9.
\begin{figure}[h]
\includegraphics[alt={},max width=\textwidth]{5a695b86-1660-4c06-ac96-4cdb07af9a2e-30_714_1079_251_495}
\captionsetup{labelformat=empty}
\caption{Figure 5}
\end{figure}
The curve shown in Figure 5 has equation
$$x = 4 \sin ^ { 2 } y - 1 \quad 0 \leqslant y \leqslant \frac { \pi } { 2 }$$
The point \(P \left( k , \frac { \pi } { 3 } \right)\) lies on the curve.
- Verify that \(k = 2\)
- Find \(\frac { \mathrm { d } x } { \mathrm {~d} y }\) in terms of \(y\)

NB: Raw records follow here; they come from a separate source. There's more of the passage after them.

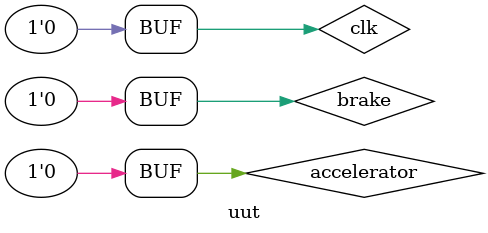
<source format=v>
`timescale 1ns / 1ps


module uut;

	// Inputs
	reg accelerator;
	reg brake;
	reg clk;

	// Outputs
	wire [1:0] speed;

	// Instantiate the Unit Under Test (UUT)
	car_ctrl uut (
		.accelerator(accelerator), 
		.brake(brake), 
		.clk(clk), 
		.speed(speed)
	);

	initial begin
		// Initialize Inputs
		accelerator = 0;
		brake = 0;
		clk = 0;

		// Wait 100 ns for global reset to finish
		#100;
        
		// Add stimulus here

	end
      
endmodule


</source>
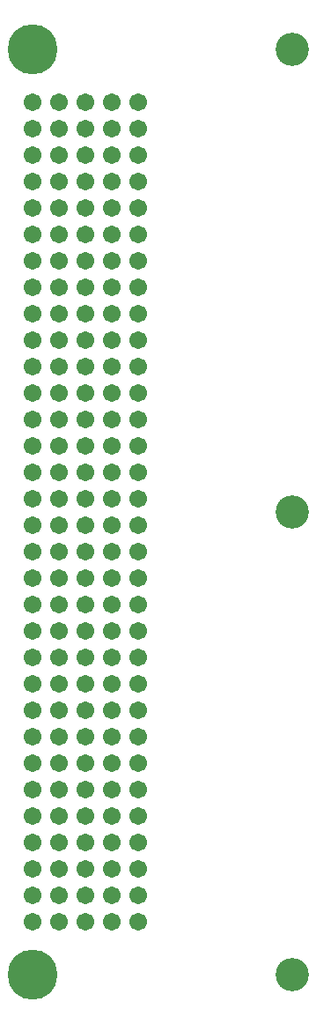
<source format=gts>
%FSLAX25Y25*%
%MOIN*%
G70*
G01*
G75*
G04 Layer_Color=8388736*
%ADD10C,0.11811*%
%ADD11C,0.18110*%
%ADD12C,0.05906*%
%ADD13R,0.03937X0.03543*%
%ADD14C,0.01000*%
%ADD15C,0.00787*%
%ADD16C,0.00700*%
%ADD17C,0.12611*%
%ADD18C,0.18910*%
%ADD19C,0.06706*%
D17*
X98425Y175000D02*
D03*
Y0D02*
D03*
Y350000D02*
D03*
D18*
X0Y350000D02*
D03*
Y0D02*
D03*
D19*
X10000Y330000D02*
D03*
Y320000D02*
D03*
Y310000D02*
D03*
Y300000D02*
D03*
Y290000D02*
D03*
Y280000D02*
D03*
Y270000D02*
D03*
Y260000D02*
D03*
Y180000D02*
D03*
Y190000D02*
D03*
Y200000D02*
D03*
Y210000D02*
D03*
Y220000D02*
D03*
Y230000D02*
D03*
Y240000D02*
D03*
Y250000D02*
D03*
Y100000D02*
D03*
Y110000D02*
D03*
Y120000D02*
D03*
Y130000D02*
D03*
Y140000D02*
D03*
Y150000D02*
D03*
Y160000D02*
D03*
Y170000D02*
D03*
Y20000D02*
D03*
Y30000D02*
D03*
Y40000D02*
D03*
Y50000D02*
D03*
Y60000D02*
D03*
Y70000D02*
D03*
Y80000D02*
D03*
Y90000D02*
D03*
X20000D02*
D03*
Y80000D02*
D03*
Y70000D02*
D03*
Y60000D02*
D03*
Y50000D02*
D03*
Y40000D02*
D03*
Y30000D02*
D03*
Y20000D02*
D03*
Y170000D02*
D03*
Y160000D02*
D03*
Y150000D02*
D03*
Y140000D02*
D03*
Y130000D02*
D03*
Y120000D02*
D03*
Y110000D02*
D03*
Y100000D02*
D03*
Y250000D02*
D03*
Y240000D02*
D03*
Y230000D02*
D03*
Y220000D02*
D03*
Y210000D02*
D03*
Y200000D02*
D03*
Y190000D02*
D03*
Y180000D02*
D03*
Y260000D02*
D03*
Y270000D02*
D03*
Y280000D02*
D03*
Y290000D02*
D03*
Y300000D02*
D03*
Y310000D02*
D03*
Y320000D02*
D03*
Y330000D02*
D03*
X30000Y90000D02*
D03*
Y80000D02*
D03*
Y70000D02*
D03*
Y60000D02*
D03*
Y50000D02*
D03*
Y40000D02*
D03*
Y30000D02*
D03*
Y20000D02*
D03*
Y170000D02*
D03*
Y160000D02*
D03*
Y150000D02*
D03*
Y140000D02*
D03*
Y130000D02*
D03*
Y120000D02*
D03*
Y110000D02*
D03*
Y100000D02*
D03*
Y250000D02*
D03*
Y240000D02*
D03*
Y230000D02*
D03*
Y220000D02*
D03*
Y210000D02*
D03*
Y200000D02*
D03*
Y190000D02*
D03*
Y180000D02*
D03*
Y260000D02*
D03*
Y270000D02*
D03*
Y280000D02*
D03*
Y290000D02*
D03*
Y300000D02*
D03*
Y310000D02*
D03*
Y320000D02*
D03*
Y330000D02*
D03*
X0D02*
D03*
Y320000D02*
D03*
Y310000D02*
D03*
Y300000D02*
D03*
Y290000D02*
D03*
Y280000D02*
D03*
Y270000D02*
D03*
Y260000D02*
D03*
Y180000D02*
D03*
Y190000D02*
D03*
Y200000D02*
D03*
Y210000D02*
D03*
Y220000D02*
D03*
Y230000D02*
D03*
Y240000D02*
D03*
Y250000D02*
D03*
Y100000D02*
D03*
Y110000D02*
D03*
Y120000D02*
D03*
Y130000D02*
D03*
Y140000D02*
D03*
Y150000D02*
D03*
Y160000D02*
D03*
Y170000D02*
D03*
Y20000D02*
D03*
Y30000D02*
D03*
Y40000D02*
D03*
Y50000D02*
D03*
Y60000D02*
D03*
Y70000D02*
D03*
Y80000D02*
D03*
Y90000D02*
D03*
X40000Y330000D02*
D03*
Y320000D02*
D03*
Y310000D02*
D03*
Y300000D02*
D03*
Y290000D02*
D03*
Y280000D02*
D03*
Y270000D02*
D03*
Y260000D02*
D03*
Y180000D02*
D03*
Y190000D02*
D03*
Y200000D02*
D03*
Y210000D02*
D03*
Y220000D02*
D03*
Y230000D02*
D03*
Y240000D02*
D03*
Y250000D02*
D03*
Y100000D02*
D03*
Y110000D02*
D03*
Y120000D02*
D03*
Y130000D02*
D03*
Y140000D02*
D03*
Y150000D02*
D03*
Y160000D02*
D03*
Y170000D02*
D03*
Y20000D02*
D03*
Y30000D02*
D03*
Y40000D02*
D03*
Y50000D02*
D03*
Y60000D02*
D03*
Y70000D02*
D03*
Y80000D02*
D03*
Y90000D02*
D03*
M02*

</source>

- Hence show that \(\frac { \mathrm { d } y } { \mathrm {~d} x } = \frac { 1 } { 2 \sqrt { x + 1 } \sqrt { 3 - x } }\)
The normal to the curve at \(P\) cuts the \(x\)-axis at the point \(N\).
- Find the exact area of triangle \(O P N\), where \(O\) is the origin.
Give your answer in the form \(a \pi + b \pi ^ { 2 }\) where \(a\) and \(b\) are constants.